# PROBLEM
In the film review, what does Olive order at the diner?

# TEXT SHOWN
● ● ● ● ●

This is all setup, and these tics and subplots all come to fruition throughout the film. Some are more obvious arcs, as you may be able to tell from the setup above, but for the most part the importance isn’t in the obvious nature of the pending arc, it’s in the execution.

Dayton and Faris have a knack for making one feel uncomfortable with each obvious turn. There were several moments in the film, one that pre-empts the beginning of the third act specifically, that left me contemplating whether or not the film would ultimately work for me.

Overall, it does, but it is to the credit of the subtle character work, acting, and the inference of subtext. For instance, Grandpa’s insistence that Dwayne get laid more as a 16-year-old boy is absurdly and awkwardly funny. Richard’s objections to the brash discussion of sex, despite Grandpa’s insistence that Olive’s headphones allow them to speak frankly without her hearing, are hilarious and well timed.

This diatribe could have been played for nothing more than laughs, but instead it segues into a sequence at a diner in which Olive decides to order a bowl of ice cream, and Richard obtusely re-enforces the constraints society places on young women in regards to beauty and their bodyweight.

As crude as Grandpa’s delivery was, his rant about sleeping with as many women as you can exhibits the underlying message of living life to its fullest before it's too late. Richard defends womankind by objecting to discussing this truth, yet re-enforces the sexist undertones of Grandpa’s diatribe in the diner to the very person he was attempting to protect to begin with. Ultimately, he doesn’t want to see Olive lose, but he goes about this the wrong way and for all the wrong reasons.

These characters, although they get stuck doing some pretty outlandish stuff, are ultimately performed and written as real people. I have a few issues with some of the more convenient beats in the film, but ultimately it retains a comedic feel while never fully shying away from the dramatic entanglements of reality. The performances here are all exceptional, so much so that it almost feels wrong to single anyone out.

The themes are heavy at times, but the important thing is they are never heavy handed. They may come to fruition in a convenient or obvious fashion, but the film never preaches. In fact, these themes sink in over time.

Following the screening I couldn’t formulate a gut reaction, and found myself reflecting afterward, internalizing much of it, and even embarrassing myself with simple oversights and mistakes while leaving the parking garage and pumping a tank of gas.

The funny thing is, the more one dwells on failure, the more frequently they tend to fail. Someone should have probably told Richard this sooner in life.

● ● ● ● ●

# RECORD EXTRACTS
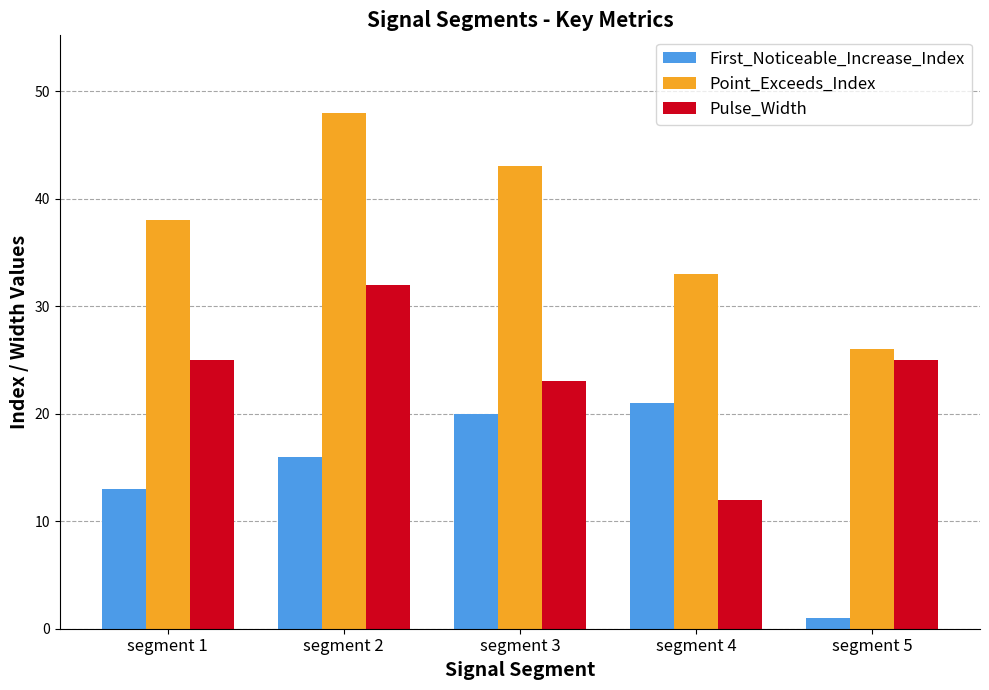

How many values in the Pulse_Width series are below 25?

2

● ● ● ● ●

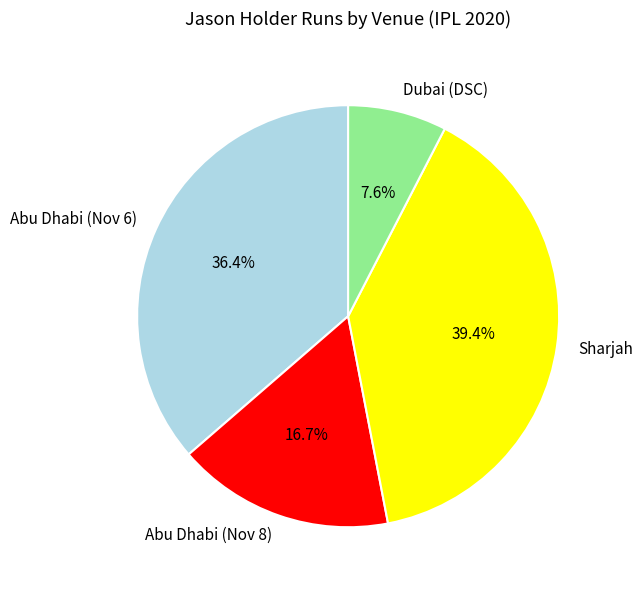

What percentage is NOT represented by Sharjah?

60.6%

● ● ● ● ●

# EXPECTED OUTPUT
A bowl of ice cream.